Joshi and many other researchers on the cutting-edge of HPC heating and cooling research are looking toward liquid cooling technology as the ultimate way to usher heat out of the data center and keep energy bills down. Liquid cooling technologies are getting closer to the processor itself, which might make some IT folks nervous at first, but anyone who knows a bit of HPC history will recall that liquid cooling was first seen in big mainframe systems more than 20 years ago, and worked rather well. As a coolant, water is capable of capturing and transporting heat about 4,000 times more efficiently than air. Despite that, the initial reaction to the idea of water being anywhere near IT equipment is usually that of skepticism. "The normal reaction of a data center user is that he is still afraid of having water in his systems, but our argument is that we already had water in bipolar mainframes some 20 years back and had good experience with these systems, and there's already a system now available with liquid cooling called cold water cooling," says Bruno Michel, manager of Advanced Thermal Packaging at IBM's Zurich Research Laboratory. "The use of liquid in computers is getting more and more straightforward as time goes on."
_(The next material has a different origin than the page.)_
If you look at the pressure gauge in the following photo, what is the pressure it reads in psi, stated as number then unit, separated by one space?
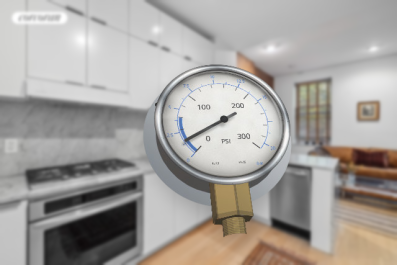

Michel helps to lead a team of researchers at the Swiss Federal Institute of Technology in Zurich that is working in conjunction with IBM to incorporate liquid cooling into a supercomputer's architecture with a newly designed, water-cooled, 10-teraflop supercomputer called Aquasar. The system uses a cooling approach known as chip-level or chip-attached water-cooling, where each server blade is equipped with a microscale high-performance liquid cooler for each processor. The other liquid cooling method is called direct-chip backside cooling, where the silicon is in direct contact with the fluid. (Aquasar will eventually use this method because it is more effective.) Aquasar requires about 10 liters of water circulated by a pump at approximately 30 liters per minute around the system in a closed-circuit setup. The cooling water is continually heated by the chips as it goes through a passive heat exchanger. The waste heat is removed and delivered to the university's heating systems where it is used for hot water and space heating during the year, reducing the campus' carbon footprint by some 30 tons.
When it comes to maintenance issues, Michel says the only real challenge is ensuring that the water pumps are working properly. "The weakest element is the liquid pump, so we have two pumps in the systems for redundancy. If one fails, the other takes over and sends an alert," Michel says. "Because we have microfluidic cooling, we have very small channels and we need to make sure that we have a filter and we also have a chemical additive in the fluid to prevent electrochemical corrosion — this is a known composition that is contained in all systems that contain copper tubing and heat exchangers. It is hermetically sealed, so there is a very small risk of failure, and we are also detecting the internal pressure of the system and [detecting] very small losses of liquid."
Air before liquid?
According to Georgia Tech's Joshi, liquid cooling will certainly play more and more of a starring role in the battle to keep data centers cool, but it will be just one of several options. Ultimately, it all comes down to the size of the data center, and the watts each rack is eating up throughout its workday. "You want to eke out as much as you can from air cooling. ... Fifteen kilowatt racks are good with air, but anything more than that and you're probably going to be moving towards liquid cooling," he says.